**ИСХОДНЫЙ ТЕКСТ:**

━━━

Алла САДОВНИК, ЛНУ им. И. Франко: — Недавно историк Ярослав Грицак на круглом столе, посвященном независимости Украины, сказал, что украинцам не стоит сейчас думать о гуманитарной политике, а лучше подумать об экономике, а исторические проблемы оставить в прошлом. Вы с этим можете согласиться?

К.Г.: — Конечно, нашим жизненным интересом является консолидация вокруг общего благосостояния и достойной жизни. Но экономика — отражение общего состояния общества, в том числе и гуманитарного. Вспомним книгу Макса Вебера «Протестантская этика и дух капитализма». Способность творить экономический прогресс должна быть заложена в системе ценностей общества. Для продвижения нужно проводить экономическую модернизацию и делать изменения, занимающие очень длительный промежуток времени. Вы знаете, что после любого мирового экономического кризиса происходят технологические инновационные изменения, потом происходит накопление этих изменений, качественный скачок, затем приходит время благосостояния — и цикл повторяется вновь. Экономист должен иметь системное мышление, а если человек имеет ясность виденья всего, что происходит в управлении, в экономике, то он не сможет отделить экономику от общественных ценностей. Здесь есть еще один момент. Украина — не одинока в мире. Она находится в системе международных отношений. И далеко не все наши контрагенты заинтересованы в том, чтобы у нас все было хорошо. Что экономически, что гуманитарно. Но страны выживают и в худших ситуациях.

После Первой мировой войны и революции в России началась гражданская война, получила независимость Эстония, в которой даже не было одного миллиона населения. А Украина, в которой было тридцать с лишним миллионов, была разделена между советской Россией, и Второй Речью Посполитой. У эстонцев даже сначала не было самостийников. У них ни один человек из интеллигенции не думал, что существует малейший шанс, чтобы эта точечка на карте стала суверенным государством. Эстонцам удалось создать армию в 40 тысяч. Это — с населением в 900 тысяч! Из украинцев, которых было 35 миллионов, за Петлюру воевало максимум тоже 40 тысяч. А с экономической точки зрения, Украина была весьма развитой частью Российской империи. Выживать помогает дух, определенная система ценностей и вера. Страна существует не в денежных единицах, а в головах граждан. Если ее не будет в голове, то на нашей территории будут ходить не гривны, а карбованцы, рубли, евро и доллары. Нельзя отделять одно от другого. Любой человек, который способен изменить экономику, будет заниматься и гуманитарной политикой.

Ольга РЕШЕТИЛОВА: — Украинский истеблишмент сейчас в поиске образа Украины на международной арене. Мы знаем знаменитый проект «Гарнюня и Спритко», «Ukraine». Какие основные моменты истории, культуры, искусства, настоящего могут представить Украину миру. И, в частности, для улучшения инвестиционного климата?

━━━

**ПРЕДОСТАВЛЕННЫЕ ЗАПИСИ:**
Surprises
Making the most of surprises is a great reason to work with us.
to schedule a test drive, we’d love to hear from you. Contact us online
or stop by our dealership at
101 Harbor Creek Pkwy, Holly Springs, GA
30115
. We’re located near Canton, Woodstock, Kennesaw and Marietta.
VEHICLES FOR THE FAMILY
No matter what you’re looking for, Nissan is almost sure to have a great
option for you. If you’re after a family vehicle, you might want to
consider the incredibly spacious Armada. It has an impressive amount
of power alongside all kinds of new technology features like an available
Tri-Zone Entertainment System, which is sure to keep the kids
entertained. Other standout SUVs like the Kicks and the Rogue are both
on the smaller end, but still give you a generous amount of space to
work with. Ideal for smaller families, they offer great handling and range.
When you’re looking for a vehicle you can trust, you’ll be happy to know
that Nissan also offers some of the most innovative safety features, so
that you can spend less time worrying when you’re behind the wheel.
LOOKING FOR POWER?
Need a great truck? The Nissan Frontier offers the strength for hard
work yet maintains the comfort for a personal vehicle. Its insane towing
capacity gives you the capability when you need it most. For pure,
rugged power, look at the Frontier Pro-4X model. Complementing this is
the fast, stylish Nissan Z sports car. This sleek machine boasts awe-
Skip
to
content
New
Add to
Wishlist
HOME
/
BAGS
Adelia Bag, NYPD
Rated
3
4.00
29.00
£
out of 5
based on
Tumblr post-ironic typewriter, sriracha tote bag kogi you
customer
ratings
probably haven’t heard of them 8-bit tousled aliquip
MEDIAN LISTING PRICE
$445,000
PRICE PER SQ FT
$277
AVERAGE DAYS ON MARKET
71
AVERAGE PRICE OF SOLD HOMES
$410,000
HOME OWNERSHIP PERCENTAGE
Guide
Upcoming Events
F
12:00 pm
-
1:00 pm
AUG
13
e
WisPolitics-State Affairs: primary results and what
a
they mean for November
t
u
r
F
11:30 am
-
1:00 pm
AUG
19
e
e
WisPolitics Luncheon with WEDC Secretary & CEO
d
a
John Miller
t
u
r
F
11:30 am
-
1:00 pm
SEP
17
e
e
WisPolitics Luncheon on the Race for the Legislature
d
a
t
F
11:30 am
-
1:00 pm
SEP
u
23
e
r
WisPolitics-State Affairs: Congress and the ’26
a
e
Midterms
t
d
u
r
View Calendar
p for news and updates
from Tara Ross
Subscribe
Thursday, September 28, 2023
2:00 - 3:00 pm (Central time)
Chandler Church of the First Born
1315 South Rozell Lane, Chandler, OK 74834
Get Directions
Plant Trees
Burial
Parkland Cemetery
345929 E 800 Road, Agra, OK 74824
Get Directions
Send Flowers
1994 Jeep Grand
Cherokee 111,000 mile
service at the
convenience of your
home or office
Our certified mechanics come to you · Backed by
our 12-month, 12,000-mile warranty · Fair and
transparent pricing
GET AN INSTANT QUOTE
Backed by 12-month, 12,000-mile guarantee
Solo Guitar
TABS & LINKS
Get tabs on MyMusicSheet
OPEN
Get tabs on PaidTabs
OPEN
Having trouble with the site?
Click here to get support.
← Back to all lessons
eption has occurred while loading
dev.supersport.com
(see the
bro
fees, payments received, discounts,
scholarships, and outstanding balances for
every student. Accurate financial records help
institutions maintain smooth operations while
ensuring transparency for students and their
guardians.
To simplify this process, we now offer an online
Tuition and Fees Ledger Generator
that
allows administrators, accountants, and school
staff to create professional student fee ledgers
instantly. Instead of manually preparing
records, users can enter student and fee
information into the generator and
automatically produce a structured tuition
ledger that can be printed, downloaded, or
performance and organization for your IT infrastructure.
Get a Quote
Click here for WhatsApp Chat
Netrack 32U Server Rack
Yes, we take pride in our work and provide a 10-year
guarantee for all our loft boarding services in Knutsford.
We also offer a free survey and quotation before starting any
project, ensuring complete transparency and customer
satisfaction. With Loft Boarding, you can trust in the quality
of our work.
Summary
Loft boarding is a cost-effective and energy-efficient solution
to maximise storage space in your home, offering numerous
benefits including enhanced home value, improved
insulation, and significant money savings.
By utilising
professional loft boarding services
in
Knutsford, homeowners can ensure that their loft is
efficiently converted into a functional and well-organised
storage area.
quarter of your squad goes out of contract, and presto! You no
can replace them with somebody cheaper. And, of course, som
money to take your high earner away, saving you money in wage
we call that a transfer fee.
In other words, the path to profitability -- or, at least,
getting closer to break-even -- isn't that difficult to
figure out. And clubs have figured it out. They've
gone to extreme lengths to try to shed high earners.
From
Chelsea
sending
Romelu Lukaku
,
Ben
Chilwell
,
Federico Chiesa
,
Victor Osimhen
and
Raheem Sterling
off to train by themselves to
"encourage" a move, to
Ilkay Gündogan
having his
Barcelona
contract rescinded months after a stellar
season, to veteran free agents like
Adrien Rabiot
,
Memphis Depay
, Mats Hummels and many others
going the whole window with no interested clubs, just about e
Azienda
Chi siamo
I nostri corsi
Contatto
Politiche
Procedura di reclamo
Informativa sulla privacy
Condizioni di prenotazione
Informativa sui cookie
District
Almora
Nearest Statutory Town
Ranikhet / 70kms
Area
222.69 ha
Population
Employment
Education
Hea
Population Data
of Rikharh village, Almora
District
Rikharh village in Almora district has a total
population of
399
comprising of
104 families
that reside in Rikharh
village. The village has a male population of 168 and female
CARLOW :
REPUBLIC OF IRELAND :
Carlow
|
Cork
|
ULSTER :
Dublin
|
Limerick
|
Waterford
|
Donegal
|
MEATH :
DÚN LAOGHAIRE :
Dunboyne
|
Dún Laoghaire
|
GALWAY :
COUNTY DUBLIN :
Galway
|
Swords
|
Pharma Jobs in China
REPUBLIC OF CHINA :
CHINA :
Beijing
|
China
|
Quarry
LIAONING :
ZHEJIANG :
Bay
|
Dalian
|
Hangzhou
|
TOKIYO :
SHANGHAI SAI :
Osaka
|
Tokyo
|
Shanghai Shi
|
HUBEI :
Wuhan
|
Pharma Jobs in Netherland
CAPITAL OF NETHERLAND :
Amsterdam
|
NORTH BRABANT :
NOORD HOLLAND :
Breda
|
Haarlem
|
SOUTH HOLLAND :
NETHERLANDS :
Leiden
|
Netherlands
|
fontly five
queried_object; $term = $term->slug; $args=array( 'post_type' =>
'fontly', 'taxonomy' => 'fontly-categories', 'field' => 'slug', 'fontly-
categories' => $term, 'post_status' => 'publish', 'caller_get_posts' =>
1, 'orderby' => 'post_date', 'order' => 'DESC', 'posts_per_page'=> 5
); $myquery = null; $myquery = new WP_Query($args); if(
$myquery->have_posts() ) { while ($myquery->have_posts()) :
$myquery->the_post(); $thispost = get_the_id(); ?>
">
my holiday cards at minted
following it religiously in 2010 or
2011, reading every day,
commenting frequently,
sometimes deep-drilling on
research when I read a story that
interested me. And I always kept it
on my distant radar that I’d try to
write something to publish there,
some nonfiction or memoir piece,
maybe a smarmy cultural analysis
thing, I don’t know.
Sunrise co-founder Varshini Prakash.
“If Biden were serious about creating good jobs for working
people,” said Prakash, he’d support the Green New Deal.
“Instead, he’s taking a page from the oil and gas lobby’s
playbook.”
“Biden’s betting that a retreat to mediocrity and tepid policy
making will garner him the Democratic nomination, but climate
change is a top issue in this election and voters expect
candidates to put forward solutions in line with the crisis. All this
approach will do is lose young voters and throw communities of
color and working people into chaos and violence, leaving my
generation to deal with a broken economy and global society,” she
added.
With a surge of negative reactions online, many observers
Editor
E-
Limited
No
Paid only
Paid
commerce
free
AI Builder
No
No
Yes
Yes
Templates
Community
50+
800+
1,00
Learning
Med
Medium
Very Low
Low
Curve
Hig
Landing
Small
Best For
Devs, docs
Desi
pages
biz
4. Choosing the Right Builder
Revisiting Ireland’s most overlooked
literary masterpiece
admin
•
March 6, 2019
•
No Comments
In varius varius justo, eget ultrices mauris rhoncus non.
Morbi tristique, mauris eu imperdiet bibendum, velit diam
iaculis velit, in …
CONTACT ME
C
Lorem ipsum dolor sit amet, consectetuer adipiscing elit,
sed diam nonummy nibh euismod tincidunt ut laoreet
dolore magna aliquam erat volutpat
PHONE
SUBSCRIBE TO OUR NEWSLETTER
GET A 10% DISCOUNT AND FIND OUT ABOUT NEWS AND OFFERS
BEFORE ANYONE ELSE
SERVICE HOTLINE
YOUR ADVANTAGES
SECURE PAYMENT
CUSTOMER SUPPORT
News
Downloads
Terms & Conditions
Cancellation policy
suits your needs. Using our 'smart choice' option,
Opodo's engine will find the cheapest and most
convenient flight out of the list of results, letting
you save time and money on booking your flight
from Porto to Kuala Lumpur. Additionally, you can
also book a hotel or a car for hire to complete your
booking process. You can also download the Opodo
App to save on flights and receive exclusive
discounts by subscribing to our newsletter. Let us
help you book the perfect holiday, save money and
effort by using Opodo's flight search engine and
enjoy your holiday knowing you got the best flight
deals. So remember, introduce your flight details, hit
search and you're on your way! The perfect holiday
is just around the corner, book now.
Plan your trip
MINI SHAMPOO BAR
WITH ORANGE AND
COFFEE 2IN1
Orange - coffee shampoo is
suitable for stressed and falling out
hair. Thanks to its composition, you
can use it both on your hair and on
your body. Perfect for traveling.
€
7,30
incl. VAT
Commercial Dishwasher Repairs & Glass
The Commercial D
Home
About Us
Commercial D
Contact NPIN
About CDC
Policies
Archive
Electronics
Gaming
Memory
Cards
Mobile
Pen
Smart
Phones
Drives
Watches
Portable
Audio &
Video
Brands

━━━

**РАБОЧЕЕ ЗАДАНИЕ 1:**
Ответьте по тексту на вопросы:
(a) Книгу какого автора вспоминает К.Г., и как она называется?
(b) Армию какой численности удалось создать эстонцам?
(c) Какой проект упоминает Ольга Решетилова?
**РАБОЧЕЕ ЗАДАНИЕ 2:** Продублируйте строки записей от их начала до строки, содержащей «VEHICLES FOR THE FAMILY», включительно.

**ПОЛЕ ОТВЕТА 1:**
(a) Макса Вебера, книга «Протестантская этика и дух капитализма».
(b) Армию в 40 тысяч.
(c) Проект «Гарнюня и Спритко», «Ukraine».

**ПОЛЕ ОТВЕТА 2:**
Surprises
Making the most of surprises is a great reason to work with us.
to schedule a test drive, we’d love to hear from you. Contact us online
or stop by our dealership at
101 Harbor Creek Pkwy, Holly Springs, GA
30115
. We’re located near Canton, Woodstock, Kennesaw and Marietta.
VEHICLES FOR THE FAMILY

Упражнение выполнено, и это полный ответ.